Providing safe and effective microbicide to pregnant women in the context of wide-scale interventions would be desirable as it would increase the effectiveness of the intervention and significantly reduce the number of HIV infections acquired during pregnancy. The projected benefits from covering pregnant women by the HIV prevention programs is more substantial in communities in which the sexual risk during pregnancy is elevated.
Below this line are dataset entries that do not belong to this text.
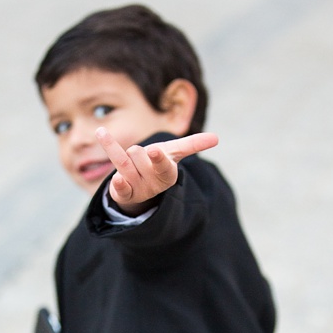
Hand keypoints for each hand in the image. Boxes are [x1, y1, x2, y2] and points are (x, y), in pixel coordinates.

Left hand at [97, 127, 218, 214]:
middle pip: (137, 153)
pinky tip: (116, 178)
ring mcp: (137, 189)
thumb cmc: (157, 163)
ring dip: (122, 154)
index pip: (164, 166)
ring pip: (123, 163)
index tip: (154, 150)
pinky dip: (117, 184)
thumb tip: (216, 137)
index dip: (158, 159)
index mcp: (167, 173)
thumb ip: (192, 145)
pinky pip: (118, 188)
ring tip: (130, 155)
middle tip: (140, 155)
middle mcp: (152, 182)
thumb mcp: (175, 153)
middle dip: (136, 150)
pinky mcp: (122, 195)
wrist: (138, 185)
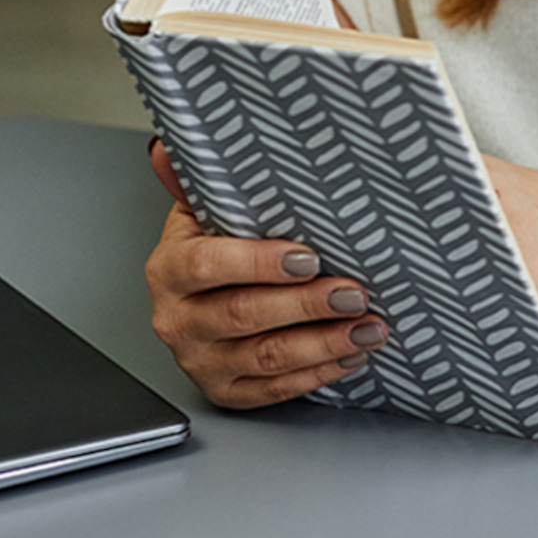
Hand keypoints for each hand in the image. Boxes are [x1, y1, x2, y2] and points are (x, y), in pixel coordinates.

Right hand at [143, 140, 389, 407]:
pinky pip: (274, 390)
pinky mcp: (226, 391)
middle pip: (243, 314)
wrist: (200, 302)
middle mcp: (179, 320)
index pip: (208, 266)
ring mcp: (201, 360)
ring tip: (368, 326)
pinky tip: (350, 354)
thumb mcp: (205, 210)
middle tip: (354, 293)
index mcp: (170, 270)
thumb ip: (201, 180)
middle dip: (306, 305)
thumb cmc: (215, 249)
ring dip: (324, 343)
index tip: (309, 258)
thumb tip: (170, 146)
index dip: (259, 263)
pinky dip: (317, 374)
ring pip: (266, 357)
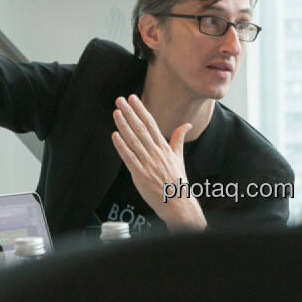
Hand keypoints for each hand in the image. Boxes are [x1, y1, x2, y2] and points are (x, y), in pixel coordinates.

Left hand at [111, 95, 206, 232]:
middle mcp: (156, 153)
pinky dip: (122, 147)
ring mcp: (148, 164)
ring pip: (134, 141)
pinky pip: (129, 158)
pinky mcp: (141, 175)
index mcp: (165, 147)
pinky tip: (115, 136)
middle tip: (120, 100)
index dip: (141, 110)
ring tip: (116, 113)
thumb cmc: (177, 181)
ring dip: (124, 126)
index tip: (133, 98)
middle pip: (141, 128)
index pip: (151, 124)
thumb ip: (179, 139)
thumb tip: (187, 125)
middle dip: (130, 113)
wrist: (178, 203)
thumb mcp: (179, 157)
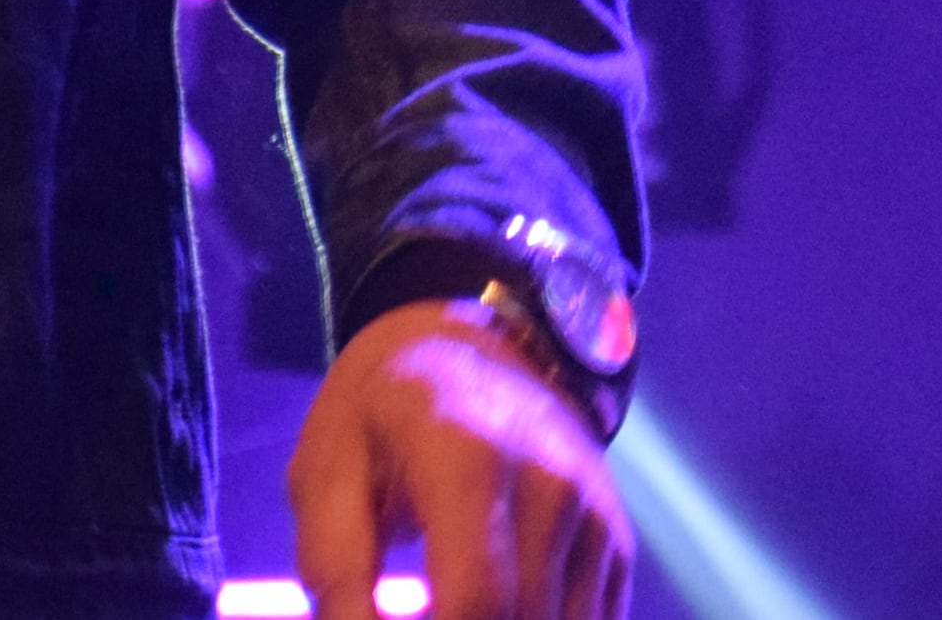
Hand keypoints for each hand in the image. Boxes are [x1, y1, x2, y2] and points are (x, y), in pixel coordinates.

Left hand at [289, 300, 633, 619]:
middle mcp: (551, 482)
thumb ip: (338, 567)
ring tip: (446, 603)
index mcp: (469, 459)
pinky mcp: (615, 537)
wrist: (473, 348)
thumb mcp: (326, 472)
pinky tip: (489, 610)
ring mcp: (593, 510)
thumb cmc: (381, 417)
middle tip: (418, 606)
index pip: (474, 600)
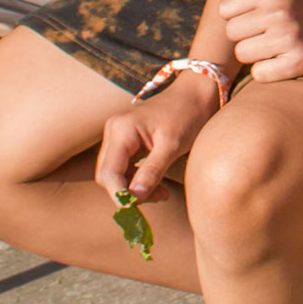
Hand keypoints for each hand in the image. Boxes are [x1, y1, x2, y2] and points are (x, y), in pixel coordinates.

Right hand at [93, 77, 222, 200]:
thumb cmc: (187, 115)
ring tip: (162, 192)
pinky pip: (123, 166)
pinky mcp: (125, 140)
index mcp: (122, 130)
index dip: (119, 194)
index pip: (109, 172)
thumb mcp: (172, 146)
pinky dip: (137, 179)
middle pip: (108, 175)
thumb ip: (152, 171)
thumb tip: (135, 197)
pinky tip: (157, 184)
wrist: (195, 94)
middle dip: (128, 192)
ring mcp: (117, 134)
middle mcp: (113, 130)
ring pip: (115, 173)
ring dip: (134, 188)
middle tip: (158, 198)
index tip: (138, 209)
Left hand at [215, 0, 302, 80]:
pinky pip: (259, 74)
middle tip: (264, 31)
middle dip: (244, 33)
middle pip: (231, 33)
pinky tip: (280, 59)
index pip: (225, 9)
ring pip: (242, 54)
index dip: (235, 13)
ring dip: (253, 53)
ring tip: (272, 44)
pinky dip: (266, 70)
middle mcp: (279, 13)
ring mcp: (289, 40)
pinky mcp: (297, 64)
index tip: (252, 15)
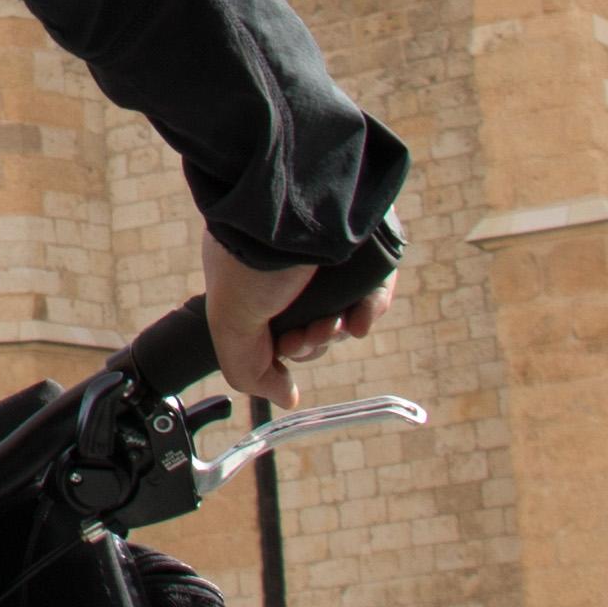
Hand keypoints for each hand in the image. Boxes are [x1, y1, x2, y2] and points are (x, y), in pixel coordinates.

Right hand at [203, 227, 396, 403]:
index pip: (279, 327)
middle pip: (316, 322)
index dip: (288, 348)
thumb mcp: (230, 322)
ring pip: (348, 308)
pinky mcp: (366, 245)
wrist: (287, 210)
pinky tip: (361, 318)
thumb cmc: (250, 260)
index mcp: (256, 278)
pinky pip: (377, 287)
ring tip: (336, 322)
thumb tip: (285, 396)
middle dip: (315, 340)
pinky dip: (372, 308)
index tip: (288, 346)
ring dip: (342, 329)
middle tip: (311, 333)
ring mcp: (331, 255)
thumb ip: (248, 368)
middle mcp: (293, 266)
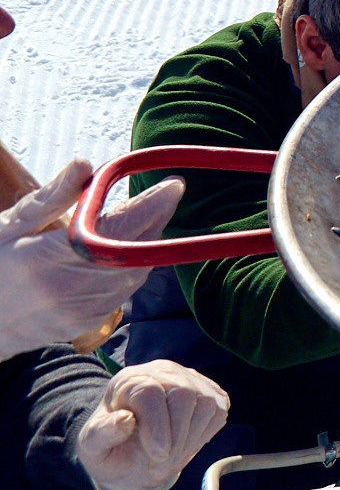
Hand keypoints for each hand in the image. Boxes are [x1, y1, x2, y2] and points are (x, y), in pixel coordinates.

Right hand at [0, 161, 183, 360]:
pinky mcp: (84, 324)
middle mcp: (70, 290)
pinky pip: (123, 291)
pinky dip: (132, 267)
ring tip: (145, 217)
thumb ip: (50, 198)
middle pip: (135, 252)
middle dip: (154, 221)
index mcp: (49, 261)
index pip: (117, 229)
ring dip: (146, 243)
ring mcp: (80, 312)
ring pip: (135, 274)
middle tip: (163, 195)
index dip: (151, 206)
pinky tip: (125, 249)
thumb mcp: (8, 227)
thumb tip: (86, 165)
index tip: (173, 185)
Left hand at [73, 360, 229, 489]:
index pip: (151, 392)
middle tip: (160, 467)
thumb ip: (101, 434)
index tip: (156, 455)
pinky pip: (217, 413)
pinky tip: (183, 447)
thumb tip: (124, 420)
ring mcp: (191, 380)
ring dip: (190, 441)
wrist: (132, 454)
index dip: (157, 425)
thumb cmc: (112, 449)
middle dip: (176, 438)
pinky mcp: (211, 393)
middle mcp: (163, 372)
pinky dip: (203, 436)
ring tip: (169, 461)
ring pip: (205, 404)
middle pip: (183, 395)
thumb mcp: (92, 448)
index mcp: (130, 380)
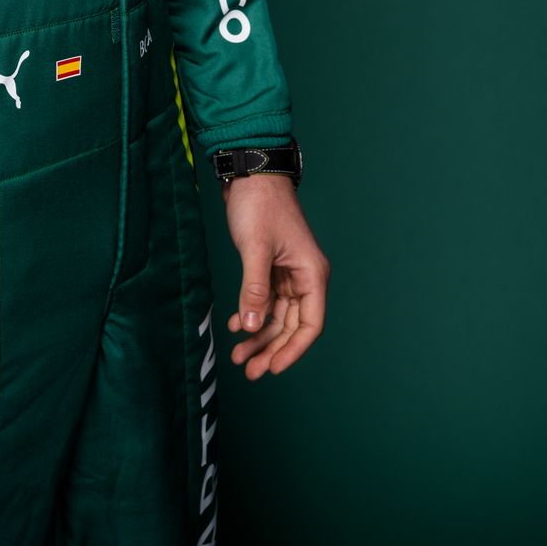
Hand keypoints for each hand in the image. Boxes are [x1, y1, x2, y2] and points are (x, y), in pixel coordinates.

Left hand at [222, 175, 329, 378]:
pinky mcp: (272, 267)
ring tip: (238, 356)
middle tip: (249, 371)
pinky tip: (235, 325)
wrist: (250, 173)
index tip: (273, 368)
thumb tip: (250, 326)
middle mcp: (305, 277)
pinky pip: (266, 301)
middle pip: (292, 326)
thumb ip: (254, 288)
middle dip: (271, 349)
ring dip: (259, 336)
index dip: (293, 350)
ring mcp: (288, 273)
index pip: (310, 325)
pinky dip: (252, 314)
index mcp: (311, 274)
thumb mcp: (255, 248)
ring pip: (277, 316)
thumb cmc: (260, 204)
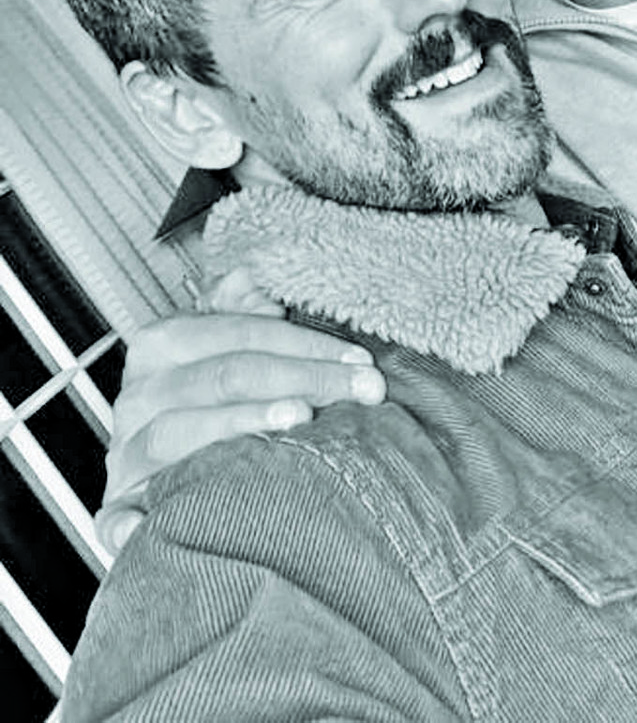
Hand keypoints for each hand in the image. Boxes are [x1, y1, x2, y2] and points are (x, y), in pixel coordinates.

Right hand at [99, 289, 384, 553]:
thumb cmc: (203, 406)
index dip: (305, 342)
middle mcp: (138, 396)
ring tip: (300, 417)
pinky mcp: (117, 509)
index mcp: (161, 346)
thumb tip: (255, 275)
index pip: (240, 333)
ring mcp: (125, 453)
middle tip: (361, 389)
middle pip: (224, 376)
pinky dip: (134, 520)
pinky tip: (163, 519)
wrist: (156, 478)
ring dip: (242, 422)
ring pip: (179, 430)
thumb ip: (238, 311)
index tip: (361, 360)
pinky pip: (119, 515)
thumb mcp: (220, 349)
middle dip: (303, 376)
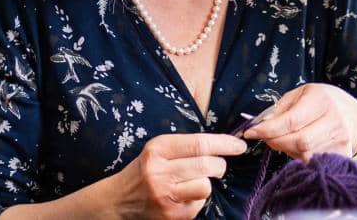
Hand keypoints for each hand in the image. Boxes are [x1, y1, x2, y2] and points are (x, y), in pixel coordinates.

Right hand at [106, 132, 244, 218]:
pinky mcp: (170, 215)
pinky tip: (183, 198)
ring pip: (205, 186)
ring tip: (195, 182)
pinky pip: (198, 205)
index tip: (239, 145)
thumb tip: (223, 145)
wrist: (117, 201)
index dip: (224, 144)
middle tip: (217, 166)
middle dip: (219, 165)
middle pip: (207, 165)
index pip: (200, 144)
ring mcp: (165, 196)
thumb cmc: (144, 171)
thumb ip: (185, 147)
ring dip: (207, 184)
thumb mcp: (157, 151)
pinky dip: (196, 200)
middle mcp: (160, 172)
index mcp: (158, 149)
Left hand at [241, 83, 356, 160]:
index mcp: (321, 101)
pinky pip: (314, 163)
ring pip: (305, 154)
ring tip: (284, 140)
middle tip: (267, 138)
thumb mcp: (301, 94)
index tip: (251, 132)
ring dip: (287, 150)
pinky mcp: (342, 155)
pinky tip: (298, 149)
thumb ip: (281, 108)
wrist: (355, 117)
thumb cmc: (324, 102)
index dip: (268, 129)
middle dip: (276, 142)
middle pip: (298, 141)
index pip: (291, 121)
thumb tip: (261, 124)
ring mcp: (340, 140)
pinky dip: (300, 158)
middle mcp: (333, 121)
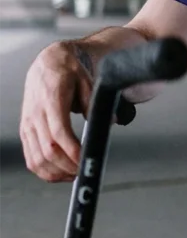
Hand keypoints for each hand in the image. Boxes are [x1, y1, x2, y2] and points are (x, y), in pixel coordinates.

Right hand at [20, 42, 91, 181]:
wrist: (47, 63)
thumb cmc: (68, 70)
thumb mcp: (87, 80)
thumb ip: (94, 103)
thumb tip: (110, 122)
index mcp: (51, 100)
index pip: (59, 133)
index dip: (72, 151)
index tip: (85, 160)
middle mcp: (36, 114)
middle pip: (48, 150)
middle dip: (68, 166)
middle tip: (84, 170)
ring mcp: (28, 124)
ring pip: (36, 159)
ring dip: (56, 172)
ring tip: (74, 174)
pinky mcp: (26, 131)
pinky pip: (30, 158)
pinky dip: (44, 170)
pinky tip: (59, 172)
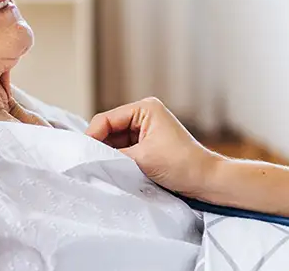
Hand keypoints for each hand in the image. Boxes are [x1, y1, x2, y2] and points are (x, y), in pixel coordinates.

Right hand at [86, 97, 223, 196]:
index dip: (92, 136)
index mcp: (145, 108)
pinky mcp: (148, 145)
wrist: (206, 180)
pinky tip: (112, 170)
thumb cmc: (181, 165)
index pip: (106, 119)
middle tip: (88, 163)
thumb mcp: (141, 159)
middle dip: (100, 146)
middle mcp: (144, 114)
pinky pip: (124, 149)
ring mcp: (146, 130)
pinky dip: (118, 159)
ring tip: (101, 168)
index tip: (82, 155)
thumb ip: (113, 155)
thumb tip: (89, 156)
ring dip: (109, 154)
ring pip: (115, 141)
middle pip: (109, 129)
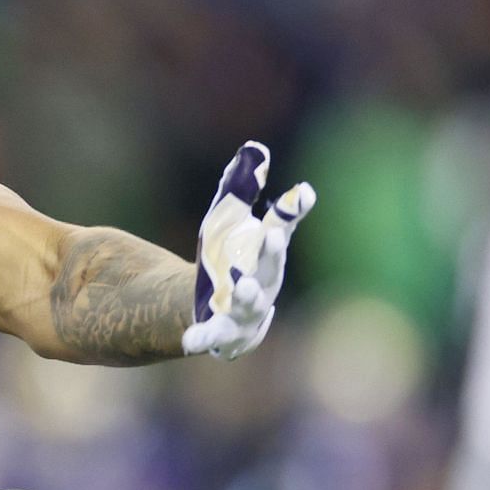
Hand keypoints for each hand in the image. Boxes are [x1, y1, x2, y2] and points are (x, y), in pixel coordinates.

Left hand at [182, 141, 315, 360]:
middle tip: (271, 235)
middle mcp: (264, 284)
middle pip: (272, 269)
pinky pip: (212, 338)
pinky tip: (188, 341)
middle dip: (272, 254)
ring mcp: (245, 312)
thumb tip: (255, 148)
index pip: (281, 229)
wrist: (209, 307)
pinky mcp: (221, 335)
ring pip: (251, 306)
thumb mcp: (226, 219)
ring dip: (248, 296)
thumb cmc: (226, 258)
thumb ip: (240, 187)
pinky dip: (202, 339)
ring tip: (242, 287)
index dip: (290, 212)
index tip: (301, 192)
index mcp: (267, 255)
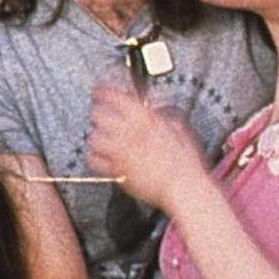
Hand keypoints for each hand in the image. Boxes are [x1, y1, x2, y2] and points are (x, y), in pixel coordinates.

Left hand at [85, 83, 212, 218]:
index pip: (113, 96)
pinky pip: (94, 160)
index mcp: (144, 118)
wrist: (184, 187)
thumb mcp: (179, 128)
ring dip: (97, 136)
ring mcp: (120, 152)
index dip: (102, 92)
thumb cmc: (186, 160)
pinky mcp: (117, 171)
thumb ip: (163, 115)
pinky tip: (101, 156)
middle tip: (101, 116)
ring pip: (93, 137)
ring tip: (103, 138)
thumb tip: (154, 109)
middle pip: (97, 114)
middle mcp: (128, 132)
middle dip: (98, 113)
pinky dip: (95, 157)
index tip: (98, 92)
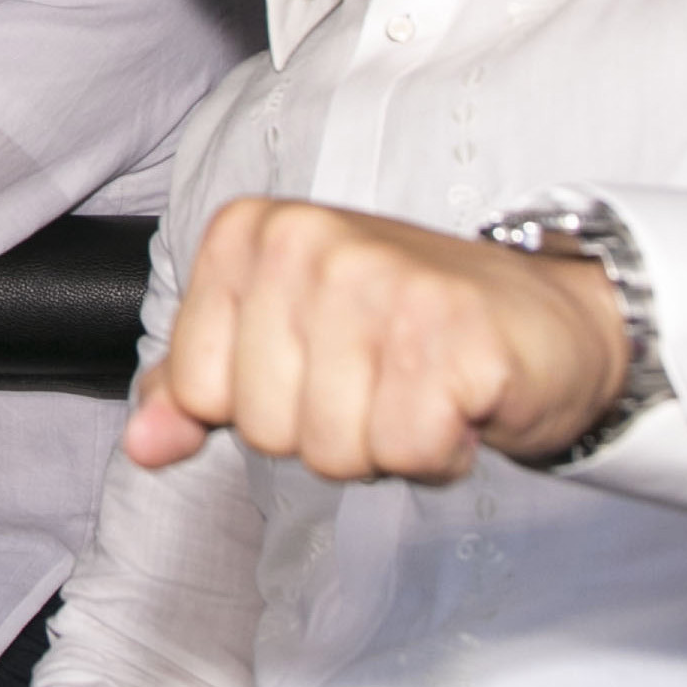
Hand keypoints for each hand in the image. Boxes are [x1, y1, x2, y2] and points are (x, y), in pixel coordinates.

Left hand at [126, 197, 628, 482]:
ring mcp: (380, 280)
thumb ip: (195, 388)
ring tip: (417, 390)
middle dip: (325, 430)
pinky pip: (405, 453)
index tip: (316, 365)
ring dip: (382, 444)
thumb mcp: (278, 342)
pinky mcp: (452, 334)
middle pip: (264, 427)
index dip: (261, 404)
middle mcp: (308, 241)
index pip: (198, 389)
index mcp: (249, 234)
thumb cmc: (401, 329)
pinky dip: (437, 452)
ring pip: (330, 449)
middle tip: (380, 380)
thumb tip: (142, 443)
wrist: (545, 320)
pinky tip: (457, 404)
在南部非洲,孕妇中的 HIV 流行率极高。流行病学研究表明,怀孕会增加 HIV 性传播的风险,而怀孕期间感染 HIV 会增加母婴传播(MTCT)的风险。我们分析了在广泛干预措施中为孕妇(除非孕妇外)提供有效的杀微生物剂的潜在益处。
设计了一种传播动力学模型,以评估在 HIV 高流行率环境中使用杀微生物剂的影响,并估计在 10 年内新的 HIV 感染、怀孕期间获得的感染以及预防母婴传播的比例。我们的分析表明,假设在怀孕期间,任何一方的 HIV 风险都不会增加(RR(HIV/preg)= 1),那么 60%的非孕妇持续使用 70%有效率的杀微生物剂,可能会在 10 年内分别预防女性和男性中约 40%和 15%的新感染。此外,根据怀孕期间获得 HIV 与怀孕前相比 MTCT 风险的增加情况,杀微生物剂的使用也可能预防 8-15%的 MTCT。在不同情况下,将杀微生物剂的使用扩展到怀孕期间可能会使干预措施的有效性提高 10%(RR(HIV/preg)= 1)至 25%(RR(HIV/preg)= 2),并减少 40%至 70%的怀孕期间获得的 HIV 感染。在 RR(HIV/preg)= 1,RR(MTCT/preg)= 1 的情况下,它可能会使剩余 MTCT 减少 6%,在 RR(HIV/preg)= 2,RR(MTCT/preg)= 4 的情况下,它可能会使剩余 MTCT 减少 25%。
在广泛的干预措施中为孕妇提供安全有效的杀微生物剂是可取的,因为它会增加干预措施的有效性,并显著减少怀孕期间获得的 HIV 感染数量。在怀孕期间性风险升高的社区中,通过 HIV 预防计划覆盖孕妇所带来的预期收益更为可观。